Much like his character in Drive, Gosling's Luke is a self-contained heartthrob (lest you doubt it, the tattoo around his neck reads, "HEARTTHROB") with a love of speed, a trail of women and a soft spot for children. Those latter two propensities combine in Romina (Eva Mendes) who, after a fling when the carnival last came to town, gave birth to a son. Made aware of his progeny, a suddenly dew-eyed Luke quits his sphere-spinning gig and vows to become a good provider. Of course, since the hardscrabble burg is Schenectady, N.Y. (Iroquois for "The Place Beyond the Pines"), honest work is hard to find. Happily, he meets a back-alley mechanic with a side line: "We could rob a bank. As long as you don't do it too many times, it's fine."
Well, the rebel has a cause. Back when Gosling last teamed with director Derek Cianfrance in Blue Valentine, their canvas was intimate and rooted in credibly detailed emotion. Here, it's expansive and the emotions, although charged, seem vague and unanchored – like the high Luke feels after his first successful heist, or the corresponding low when Romina refuses the purloined cash. Predictably, he soon tumbles down the path of "too many times," until the last time sees him cornered by a cop who closes in and ….
On to Part Two of the triptych, where one heartthrob makes room for another. Say hello to Bradley Cooper – Avery the rookie cop. A reluctant hero, he has a young son of his own, a lingering case of guilt, and a conscience, which serves him well when the second chapter suddenly morphs into Serpico.
Yes, his fellow officers (led by Ray Liotta in stereotypically venal form) are a corrupt bunch, putting the good apple in the usual quandary between doing the right thing and alienating himself from the rotten barrel. Once again, Cianfrance handles the individual scenes with menacing aplomb but, once again, the whole is much less than the sum of its parts. So our patience is getting tried even as the story jumps to "15 Years Later" and ….
On to Part Three, where, in the goes around/comes around spirit of things, the sins of the fathers are visited upon the sons. Avery is a rising politician now, divorced and somewhat estranged from his teenage boy AJ (Emory Cohen).
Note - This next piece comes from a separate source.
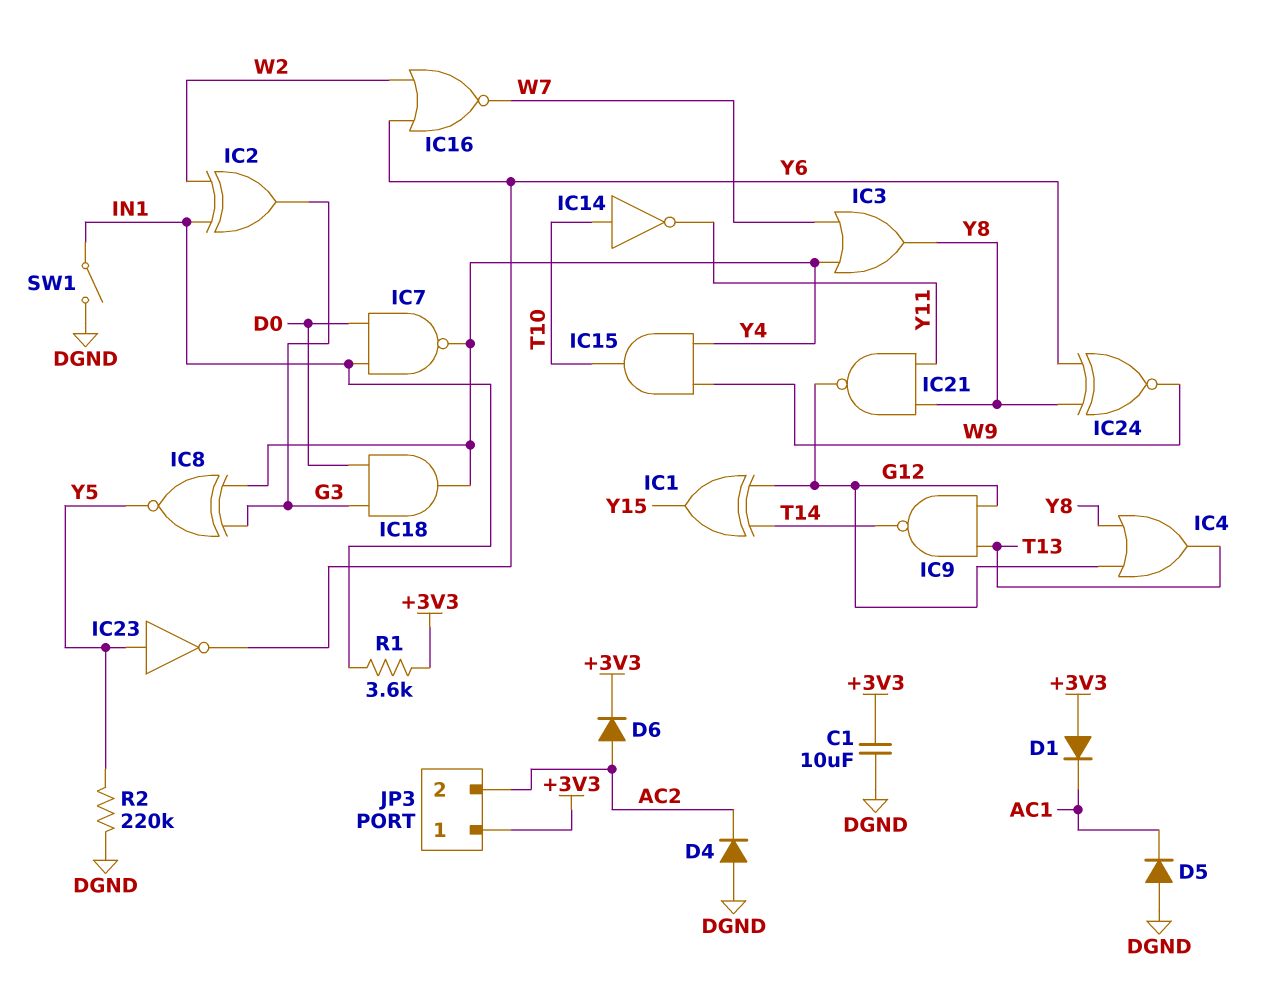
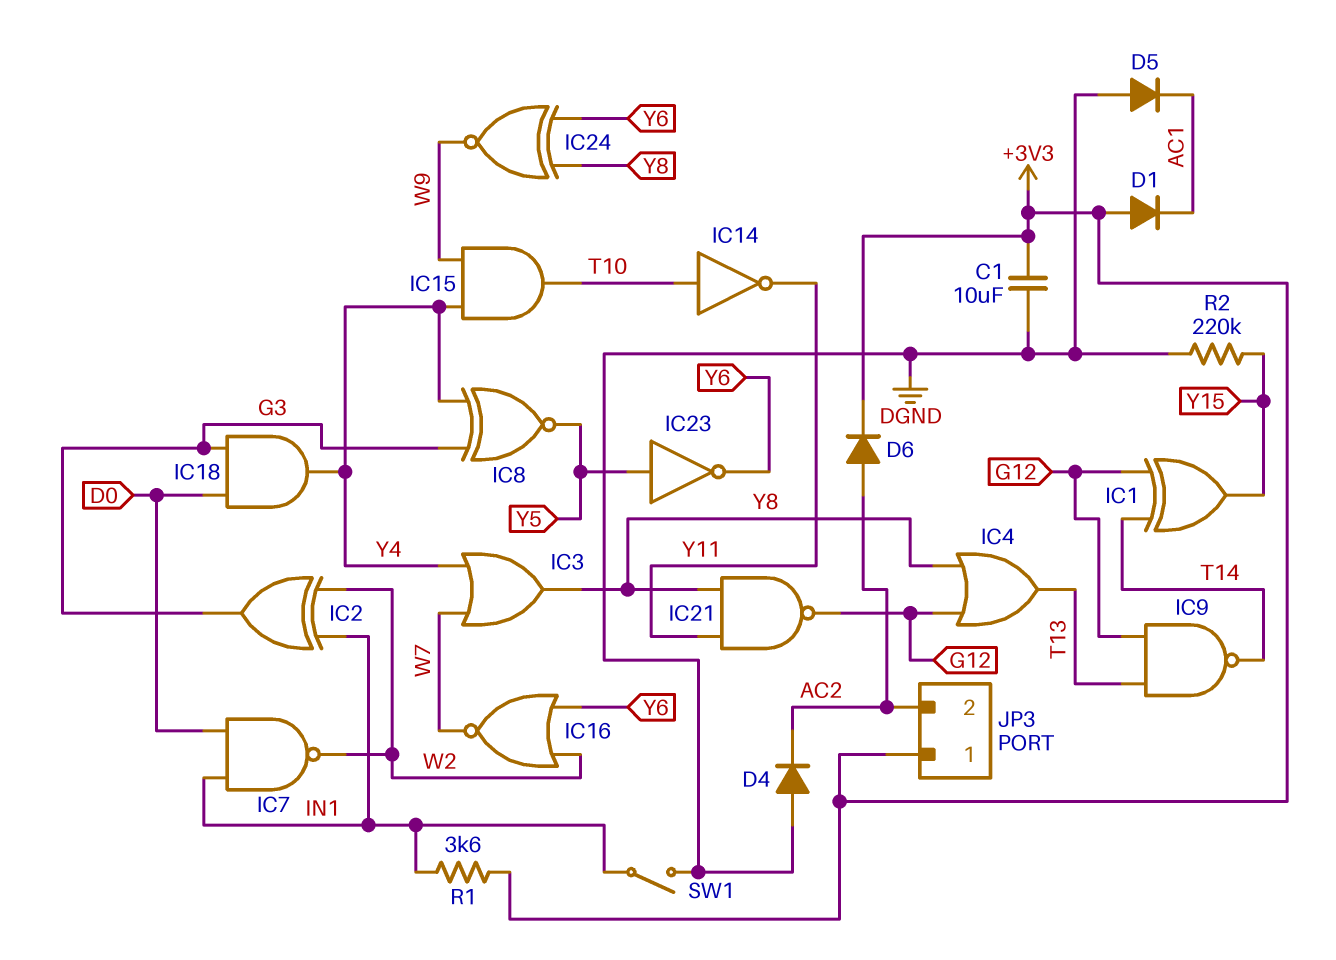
IC7: NAND (in D0, in IN1, out Y4) -> NAND (in D0, in IN1, out W2)
R2: 220k (DGND, Y5) -> 220k (DGND, Y15)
Meanwhile, Jason (Dane DeHaan) has grown up unaware of his biological, bank-robbing daddy. At the local high school, the kids meet by accident and then hover by design, leaving them to connect the dots on their inherited past. As actors, Cohen and DeHaan do much the same: Both are talented yet, doubtless encouraged by Cianfrance, both are guilty of too vigorously channelling their inner James Dean.
Now the generational saga switches again into a coming-of-age tale which, as time goes by (and by, nearly 21/2-hours worth), charts a course East of Eden towards a rather hastily trumped-up ending. There, circles once vicious are all smoothed out like a well-tuned motorcycle – the kind with a flashy paint job, but running on empty.